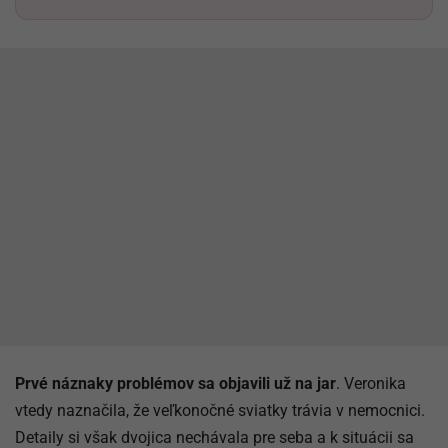
Prvé náznaky problémov sa objavili už na jar
. Veronika
vtedy naznačila, že veľkonočné sviatky trávia v nemocnici.
Detaily si však dvojica nechávala pre seba a k situácii sa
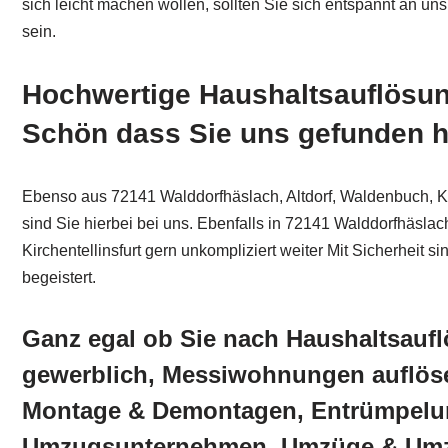
sich leicht machen wollen, sollten Sie sich entspannt an
sein.
Hochwertige Haushaltsauflösung
Schön dass Sie uns gefunden 
Ebenso aus 72141 Walddorfhäslach, Altdorf, Waldenbuch, Kir
sind Sie hierbei bei uns. Ebenfalls in 72141 Walddorfhäslac
Kirchentellinsfurt gern unkompliziert weiter Mit Sicherheit
begeistert.
Ganz egal ob Sie nach Haushaltsaufl
gewerblich, Messiwohnungen auflö
Montage & Demontagen, Entrümpelun
Umzugsunternehmen, Umzüge & Umz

> [Exercise details]:
Here the records must be restated exactly, minus any images.

> [Output of the task]:
Prvé náznaky problémov sa objavili už na jar
. Veronika
vtedy naznačila, že veľkonočné sviatky trávia v nemocnici.
Detaily si však dvojica nechávala pre seba a k situácii sa
sich leicht machen wollen, sollten Sie sich entspannt an
sein.
Hochwertige Haushaltsauflösung
Schön dass Sie uns gefunden 
Ebenso aus 72141 Walddorfhäslach, Altdorf, Waldenbuch, Kir
sind Sie hierbei bei uns. Ebenfalls in 72141 Walddorfhäslac
Kirchentellinsfurt gern unkompliziert weiter Mit Sicherheit
begeistert.
Ganz egal ob Sie nach Haushaltsaufl
gewerblich, Messiwohnungen auflö
Montage & Demontagen, Entrümpelun
Umzugsunternehmen, Umzüge & Umz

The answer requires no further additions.